The starting point seems to be that there is no line between “us” and “them,” and that contemporary Asian and Asian-influenced performance has its own confident sense of what it means to be modern that is both different from and enmeshed with the West.

Indeed, this festival reflects how in an interconnected world, the so-called “glo-cal,” which fuses the global with the local, is in fact the natural order behind virtually all artistic creation.

The result is likely to be a dynamic and joyful conversation about Australia’s location in Asia. This festival celebrates both our region, and the many people and cultures who have found a home in Australia.

Bringing in the young

Korean six-piece band SIU2 mixes sanxian, zheng, piano, bass guitar and drums. Supplied

This year’s festival seeks to further the event’s footprint by offering an expanded range of free events underwritten by a federal Catalyst grant.

Hong Kong’s super cool six piece fusion band SIU2, Korea’s wildly energetic and virtuosic psychedelic folk rock Danpyunsun and the Sailors, and the retro-hip Cambodia Space Project will be among the many must-see acts performing along the riverfront behind the Adelaide Festival Centre between 21 September and 1 October.

More importantly, it seems clear that this ambitious and expensive side-program is being pitched to the same youthful audience that underpins the vast Adelaide Fringe Festival. Like the Fringe, cool stuff will be happening in one place over a set period of time, with Asian street food available from the Good Fortune Market, an enterprise put together by the team that came up with the Fringe Festival’s wildly popular Croquet Club.

Though film and visual arts programs contribute meaningfully to the festival, it’s the performance program that draws in the largest number of audience members.

The big, family friendly opening night Moon Lantern Festival has in past years been troubled by the notoriously fickle mid September Adelaide weather, where arctic-like conditions have occasionally disrupted the festive mood. Not so this year as skies cleared for the lantern parade, and a long, steady stream of giant colourful, hand crafted paper lanterns gently lit up the night sky.

Moon Lantern Festival. Simone Romaniuk

Ones to watch

Festival highlights this year are likely to include Hong Kong’s City Contemporary Dance Company’s As If to Nothing, and Japanese choreographer Hiroaki Umeda’s Split Flow and Holistic Strata, a high-octane, occasionally frantic interplay between the human form and an environment of moving projections, punctuated by electronic beats and low bass frequencies.

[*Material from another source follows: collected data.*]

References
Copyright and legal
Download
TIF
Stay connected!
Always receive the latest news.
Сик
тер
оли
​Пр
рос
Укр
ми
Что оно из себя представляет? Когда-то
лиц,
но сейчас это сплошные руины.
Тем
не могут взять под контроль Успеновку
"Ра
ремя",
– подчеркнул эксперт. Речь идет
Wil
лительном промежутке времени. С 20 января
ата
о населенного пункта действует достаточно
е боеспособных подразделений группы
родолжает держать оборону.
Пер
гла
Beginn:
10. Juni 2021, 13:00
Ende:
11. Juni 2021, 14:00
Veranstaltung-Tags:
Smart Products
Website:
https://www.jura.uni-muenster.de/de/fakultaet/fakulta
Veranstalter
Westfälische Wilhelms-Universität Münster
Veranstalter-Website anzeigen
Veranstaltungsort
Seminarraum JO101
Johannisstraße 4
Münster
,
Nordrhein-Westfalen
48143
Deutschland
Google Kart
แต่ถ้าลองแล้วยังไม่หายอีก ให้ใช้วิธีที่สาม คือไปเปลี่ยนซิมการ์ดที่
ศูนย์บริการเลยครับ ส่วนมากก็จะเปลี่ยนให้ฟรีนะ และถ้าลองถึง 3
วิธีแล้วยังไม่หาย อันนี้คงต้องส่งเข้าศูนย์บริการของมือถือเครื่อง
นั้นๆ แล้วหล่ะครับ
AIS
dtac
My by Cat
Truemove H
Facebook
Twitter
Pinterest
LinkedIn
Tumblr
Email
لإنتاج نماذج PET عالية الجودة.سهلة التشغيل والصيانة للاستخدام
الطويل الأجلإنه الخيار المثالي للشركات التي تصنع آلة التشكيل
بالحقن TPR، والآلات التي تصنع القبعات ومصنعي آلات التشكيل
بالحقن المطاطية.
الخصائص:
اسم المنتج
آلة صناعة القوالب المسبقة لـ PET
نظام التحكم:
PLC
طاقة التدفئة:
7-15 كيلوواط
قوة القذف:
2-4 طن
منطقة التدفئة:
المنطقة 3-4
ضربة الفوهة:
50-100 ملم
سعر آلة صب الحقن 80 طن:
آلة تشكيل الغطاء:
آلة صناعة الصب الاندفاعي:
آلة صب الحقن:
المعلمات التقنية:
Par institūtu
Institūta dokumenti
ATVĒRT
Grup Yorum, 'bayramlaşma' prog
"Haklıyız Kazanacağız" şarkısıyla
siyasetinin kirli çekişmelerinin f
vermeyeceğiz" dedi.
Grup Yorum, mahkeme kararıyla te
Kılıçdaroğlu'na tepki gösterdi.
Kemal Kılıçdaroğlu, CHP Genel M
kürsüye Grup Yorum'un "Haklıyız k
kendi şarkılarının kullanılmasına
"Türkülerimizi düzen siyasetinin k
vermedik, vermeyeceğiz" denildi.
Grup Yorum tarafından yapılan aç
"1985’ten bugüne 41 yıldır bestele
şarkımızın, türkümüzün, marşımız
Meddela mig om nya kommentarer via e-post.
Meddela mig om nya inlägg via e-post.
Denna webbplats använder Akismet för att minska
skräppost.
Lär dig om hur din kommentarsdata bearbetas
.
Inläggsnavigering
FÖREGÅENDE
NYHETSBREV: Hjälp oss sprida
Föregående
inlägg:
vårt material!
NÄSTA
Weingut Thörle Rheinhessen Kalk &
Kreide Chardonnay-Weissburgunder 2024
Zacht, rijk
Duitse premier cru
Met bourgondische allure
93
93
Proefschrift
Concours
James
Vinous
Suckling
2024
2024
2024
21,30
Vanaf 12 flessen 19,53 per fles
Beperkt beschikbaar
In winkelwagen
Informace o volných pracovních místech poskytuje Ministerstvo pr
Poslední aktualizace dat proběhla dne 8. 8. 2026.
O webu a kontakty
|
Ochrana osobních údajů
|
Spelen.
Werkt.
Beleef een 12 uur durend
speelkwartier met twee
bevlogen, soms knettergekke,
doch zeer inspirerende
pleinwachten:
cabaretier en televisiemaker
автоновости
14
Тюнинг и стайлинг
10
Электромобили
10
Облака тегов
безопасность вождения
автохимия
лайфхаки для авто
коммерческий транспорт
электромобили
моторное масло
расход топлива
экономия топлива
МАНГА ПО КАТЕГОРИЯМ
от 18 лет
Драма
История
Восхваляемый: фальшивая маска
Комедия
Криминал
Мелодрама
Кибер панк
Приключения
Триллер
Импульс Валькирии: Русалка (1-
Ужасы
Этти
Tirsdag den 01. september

Cambodia’s low-tech, ingenious and transformative Phare Circus will perform in a tent outside the Festival Centre, while Malaysia’s Terryandthecuz will literally take audience members hostage.

Their work Skᴉn recreates the experience of refugees trapped in shipping containers, in highly differentiated, unpredictable journeys toward unknown destinations. The promotional materials for Skᴉn, ominously, advise audience members to dress warmly and carry valid identification.

The low-tech and high-energy Phare Circus. Supplied

The signature Gumby-like movement style developed by Japan’s Toshiki Okada and the Chelfitsch Theatre Company will be paired with a dramatic text interrogating Japan’s love of what is arguably America’s most significant cultural import, baseball, in God Bless Baseball. Meanwhile, the Theatre Company Mumbai will talk back to Shakespeare’s text in their energetic, highly physical staging of Twelfth Night.

In the weeks just prior to the festival, Mitchell came to speak to my students at Flinders University. He made it clear that he was courting their demographic, suggesting that many of the elements that drew them to the Fringe every year would be present at OzAsia.

The expanded use of social media and special events aimed at building a youth audience, coupled with a free Asian indie music festival, good eats, and a performance program that places contemporary Asian work centre stage, may well do the trick.